Então, ainda que exista uma variedade tão díspare de comportamento estilístico, observa-se que certos procedimentos como uso do prosaico, a linguagem de duplo sentido oriunda muitas vezes da publicidade, a abolição das formas fixas, entre outras características, compõem o novo código. Colocaram-se sob suspeita as verdades retóricas e foi introduzida a crítica da própria atividade poética. Acentuaram-se a ironia e a descrença numa leitura da realidade que coincidiu – ou é fruto do mesmo fenômeno social – com uma descrença das grandes verdades político-filosóficas.
P: E a oposição entre poesia e meios de comunicação de massa?
Não se há de temer qualquer veículo, já que estes apenas se apresentam como material de condução e, momentânea ou permanentemente, podem fazer parte da poesia. Nada é desprezível no mundo da comunicação de massas. Tudo vale a pena, se a poesia não é pequena. A poesia não sofrerá nenhum dano. Por ter sido sempre um meio de expressão a que poucos tinham acesso, a poesia continua a permanecer marginal no mundo do capital.
P: Antes se falava que não se lia tanta poesia porque a poesia tinha ficado hermética. Mas hoje, com expressões mais simples, o uso da internet para divulgar a poesia, qual a razão de o consumo de poesia ser tão baixo?
Creio que, em parte, pela especificidade da poesia, seu caráter condensado. Por mais claro e direto que o poema seja, ele sempre será uma transgressão da linguagem corrente. A percepção poética não é cognição ordinária como a apreensão da linguagem das imagens. A linguagem poética trabalha em seu cerne com uma sensibilidade leitora distinta da sensibilidade das artes visuais, por exemplo.
P: O que faz um poema permanecer?
O ato poético obviamente sofre as injunções da história. Ora prevaleceu a estrita observância ao mecanicismo e ao ato de construção, seu maneirismo e a mestria em operar com formas fixas. Contudo, ao longo da história da poesia, observa-se que apenas se mantiveram os poemas que tinham algo a dizer. Permaneceram os poemas onde o poético intrinsecamente falando estava mais contido e denso dentro dos poemas. E mais ainda, permaneceram os poemas que tratavam da condição humana. Pois o início e fim de tudo vêm a ser o homem e sua experiência existencial.

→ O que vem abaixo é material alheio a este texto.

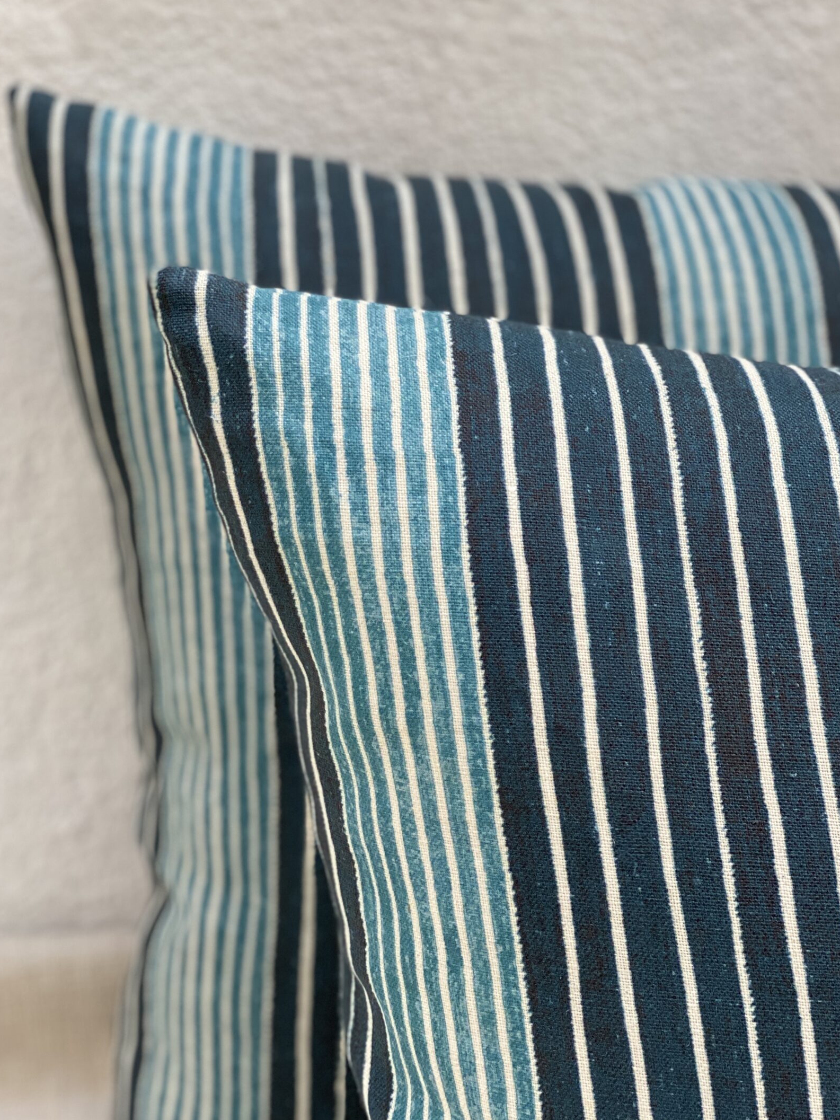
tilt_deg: -19.1
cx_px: 462
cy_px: 445
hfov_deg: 23.3
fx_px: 2038
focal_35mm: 63
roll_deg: -0.2
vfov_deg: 30.6
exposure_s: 1/122
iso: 80
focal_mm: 6
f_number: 2
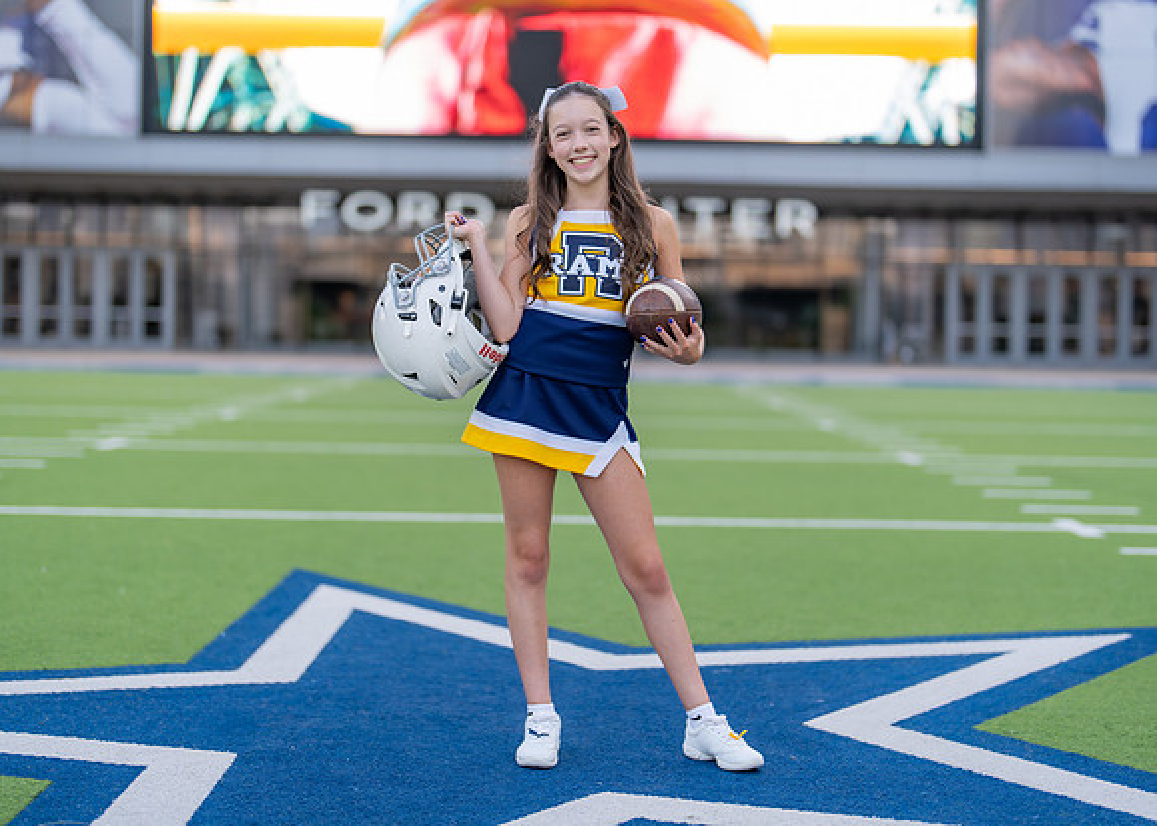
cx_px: 585
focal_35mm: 58
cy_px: 371
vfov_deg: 24.5
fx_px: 1898
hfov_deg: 33.9
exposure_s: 1/500
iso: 100
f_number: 1.2
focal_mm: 50
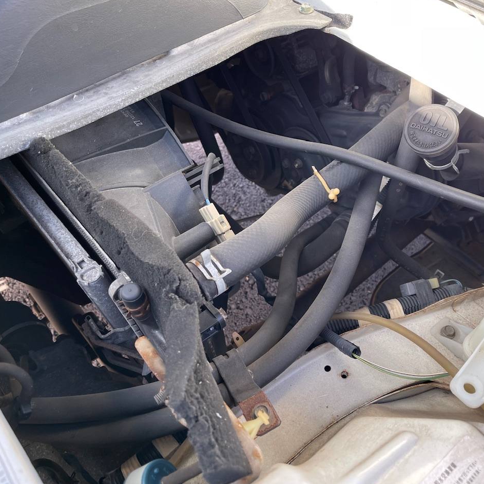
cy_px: 243
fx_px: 475
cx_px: 317
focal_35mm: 30
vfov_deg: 54.0
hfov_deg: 53.1
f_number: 1.6
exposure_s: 1/121
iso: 32
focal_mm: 5.1
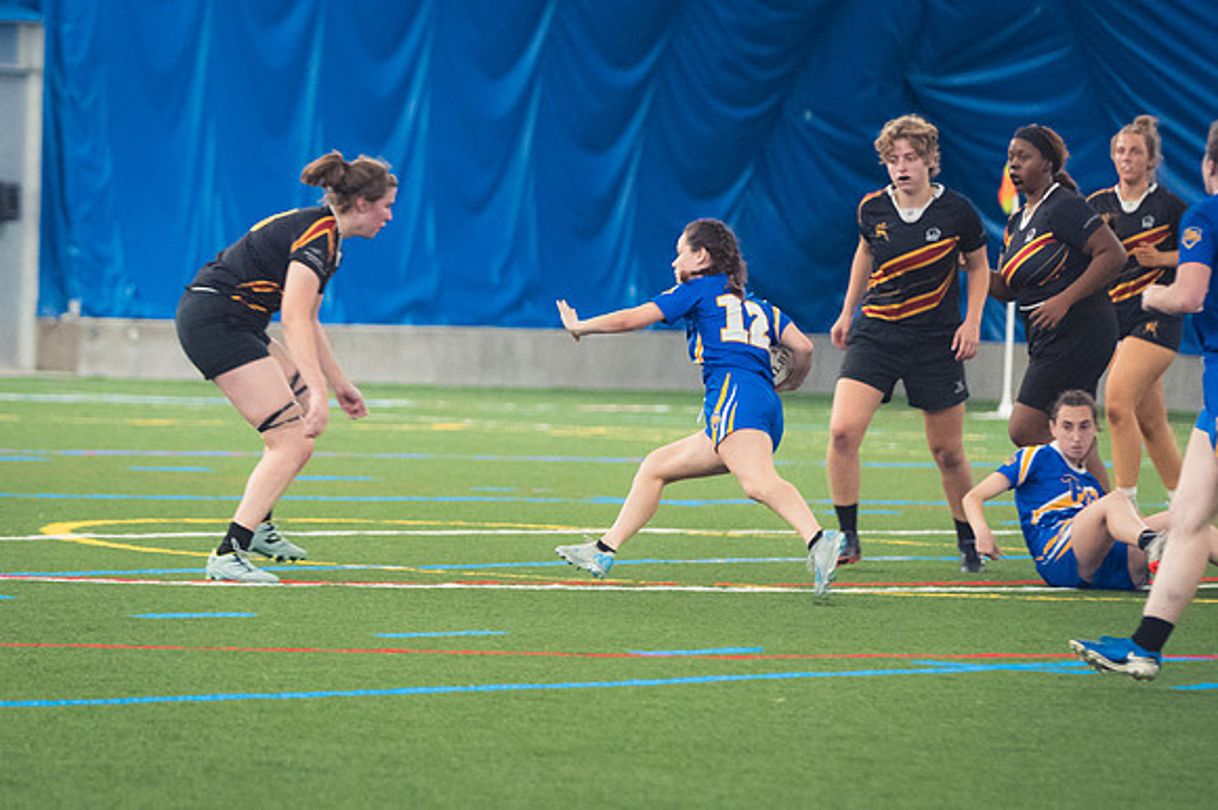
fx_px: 10556
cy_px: 405
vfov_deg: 4.4
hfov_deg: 6.6
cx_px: 382
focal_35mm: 312
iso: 4000
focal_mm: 150
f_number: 2.8
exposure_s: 1/320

Estabelecer o cerne do poético e sua transcendência é o que me parece mais adstrito a uma leitura crítica apurada e que possa contribuir para o estabelecimento de poetas e poemas que tenham sua transcendência.
P: A poesia é necessária?
Acredita-se que a mais antiga linguagem literária tinha algo de mito e de religiosidade. Creio que o poético perpassa o cotidiano das pessoas e que elas têm necessidade dele. A primeira afirmação de que qualquer um está aberto ao poético, bom ou mau expresso, é a construção metafórica que a própria língua cria e utiliza por intermédio de metáforas e metonímias, até se tornaram de uso comum e o falante da língua não perceber que em cinco frases utilizou material poético. É claro que o uso ao longo do tempo fabricou o lugar-comum, perdendo um dos elementos mais importantes do poético: o inusitado.
P: Qual estética você defende?
Defendo a boa poesia de um Nauro Machado e José Chagas, a renovação de um Luís Augusto Cassas e Paulo Melo e Souza.
Agora queria deixar um lembrete mais para os poetas do Sul, os marginais dos anos 70 que hoje estão cinquentões ou os que louvam o grafismo. Não há nada novo no front, alguns procedimentos já de uso de décadas são apresentados com alarde, embora já tenham uma existência centenária. Creio que a busca do essencial seja uma das propostas à sobrevivência do poético. O essencial estaria nas dobras do espelho do tempo, ter consciência de que sempre se caminha no território do transitório, mas aponta para o ontológico em forma poética.
Qualquer que seja a expressão ou grupo a que o poeta esteja ligado o importante é que o bom poema a gente reconhece logo.